Segment Start: Material shown

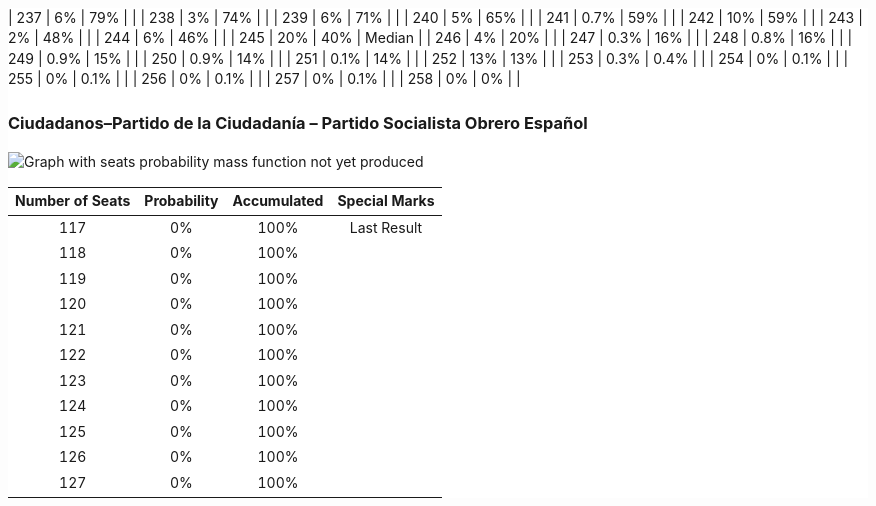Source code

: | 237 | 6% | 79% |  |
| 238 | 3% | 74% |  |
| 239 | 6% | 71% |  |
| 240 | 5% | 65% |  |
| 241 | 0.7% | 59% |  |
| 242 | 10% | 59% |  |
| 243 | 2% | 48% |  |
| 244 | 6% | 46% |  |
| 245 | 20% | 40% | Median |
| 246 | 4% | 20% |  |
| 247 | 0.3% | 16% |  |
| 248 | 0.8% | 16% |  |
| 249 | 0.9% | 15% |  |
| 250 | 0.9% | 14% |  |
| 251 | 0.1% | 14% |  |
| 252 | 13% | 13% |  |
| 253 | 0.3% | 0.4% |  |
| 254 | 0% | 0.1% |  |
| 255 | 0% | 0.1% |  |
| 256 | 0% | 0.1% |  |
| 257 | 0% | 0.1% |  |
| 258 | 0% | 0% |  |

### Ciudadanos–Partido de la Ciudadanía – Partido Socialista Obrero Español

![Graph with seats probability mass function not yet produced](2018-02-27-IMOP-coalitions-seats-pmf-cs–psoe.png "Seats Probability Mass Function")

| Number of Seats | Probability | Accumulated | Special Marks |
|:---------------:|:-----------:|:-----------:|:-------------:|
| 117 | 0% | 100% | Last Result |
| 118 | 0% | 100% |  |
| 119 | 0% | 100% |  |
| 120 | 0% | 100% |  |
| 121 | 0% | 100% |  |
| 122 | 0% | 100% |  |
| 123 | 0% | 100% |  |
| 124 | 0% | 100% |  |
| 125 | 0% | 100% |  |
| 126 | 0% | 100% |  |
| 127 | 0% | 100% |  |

Segment End: Material shown
Segment Start: Material shown

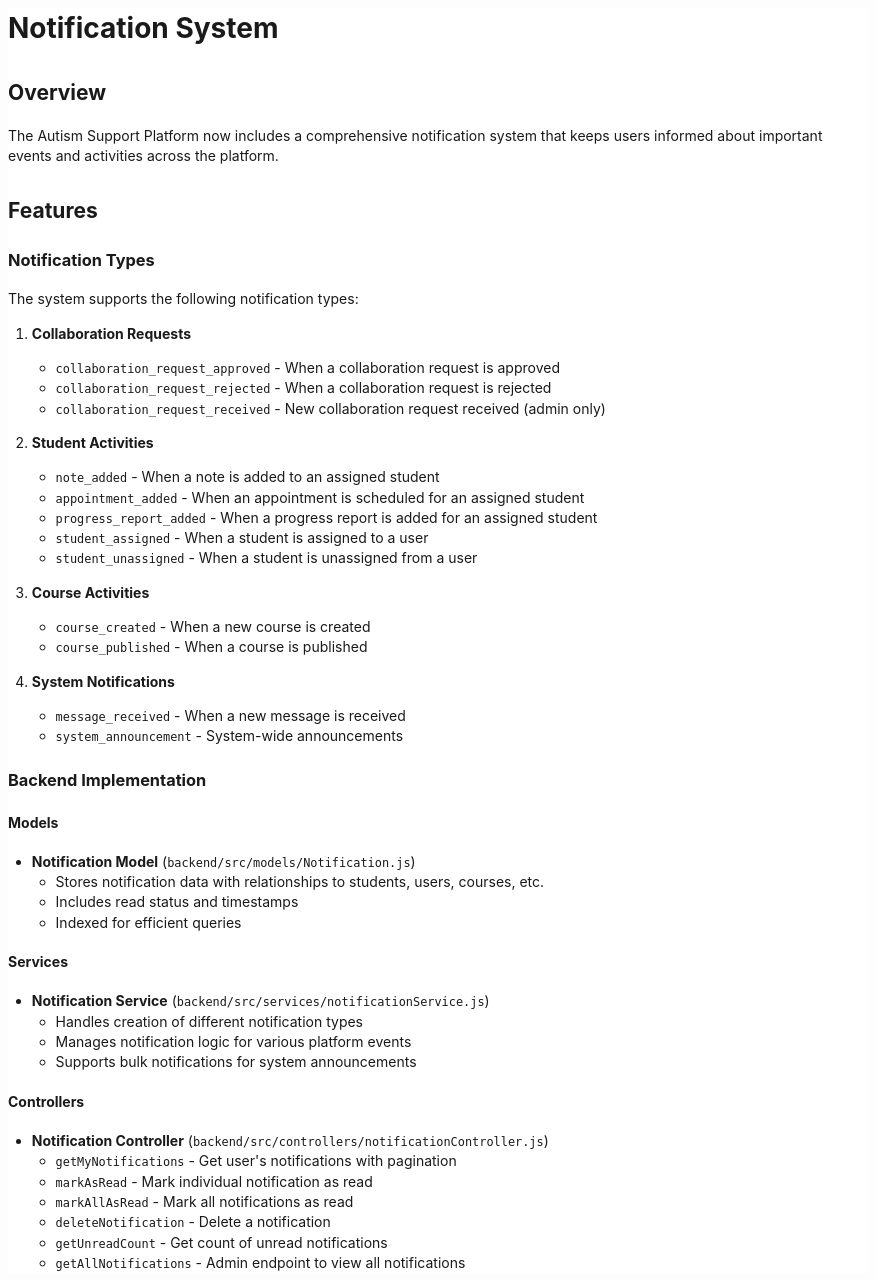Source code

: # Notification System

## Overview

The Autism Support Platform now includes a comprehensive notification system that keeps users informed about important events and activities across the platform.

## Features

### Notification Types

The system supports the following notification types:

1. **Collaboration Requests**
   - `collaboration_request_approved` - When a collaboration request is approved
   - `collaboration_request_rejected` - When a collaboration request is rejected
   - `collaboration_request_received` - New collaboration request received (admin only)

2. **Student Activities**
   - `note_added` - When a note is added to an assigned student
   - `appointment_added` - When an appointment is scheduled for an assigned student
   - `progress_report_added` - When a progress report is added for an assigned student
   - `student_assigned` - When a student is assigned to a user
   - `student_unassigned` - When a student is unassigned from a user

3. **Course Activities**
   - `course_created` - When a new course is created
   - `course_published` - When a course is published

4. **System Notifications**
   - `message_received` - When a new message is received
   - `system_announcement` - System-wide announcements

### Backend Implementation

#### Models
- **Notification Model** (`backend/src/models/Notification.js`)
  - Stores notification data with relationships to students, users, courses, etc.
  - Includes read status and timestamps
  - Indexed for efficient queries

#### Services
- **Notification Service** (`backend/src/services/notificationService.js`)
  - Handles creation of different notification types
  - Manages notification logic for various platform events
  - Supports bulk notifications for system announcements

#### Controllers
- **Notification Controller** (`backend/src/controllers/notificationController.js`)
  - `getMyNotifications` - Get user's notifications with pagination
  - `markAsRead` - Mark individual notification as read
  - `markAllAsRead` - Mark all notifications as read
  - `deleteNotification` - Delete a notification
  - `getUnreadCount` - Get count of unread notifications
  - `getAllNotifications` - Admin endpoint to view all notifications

Segment End: Material shown

§ What is being asked:
Only the lines above from the one with "added for an assigned student" up to and including the one with "of unread notifications" should be repeated, exactly as written.

§ Exercise result:
   - `progress_report_added` - When a progress report is added for an assigned student
   - `student_assigned` - When a student is assigned to a user
   - `student_unassigned` - When a student is unassigned from a user

3. **Course Activities**
   - `course_created` - When a new course is created
   - `course_published` - When a course is published

4. **System Notifications**
   - `message_received` - When a new message is received
   - `system_announcement` - System-wide announcements

### Backend Implementation

#### Models
- **Notification Model** (`backend/src/models/Notification.js`)
  - Stores notification data with relationships to students, users, courses, etc.
  - Includes read status and timestamps
  - Indexed for efficient queries

#### Services
- **Notification Service** (`backend/src/services/notificationService.js`)
  - Handles creation of different notification types
  - Manages notification logic for various platform events
  - Supports bulk notifications for system announcements

#### Controllers
- **Notification Controller** (`backend/src/controllers/notificationController.js`)
  - `getMyNotifications` - Get user's notifications with pagination
  - `markAsRead` - Mark individual notification as read
  - `markAllAsRead` - Mark all notifications as read
  - `deleteNotification` - Delete a notification
  - `getUnreadCount` - Get count of unread notifications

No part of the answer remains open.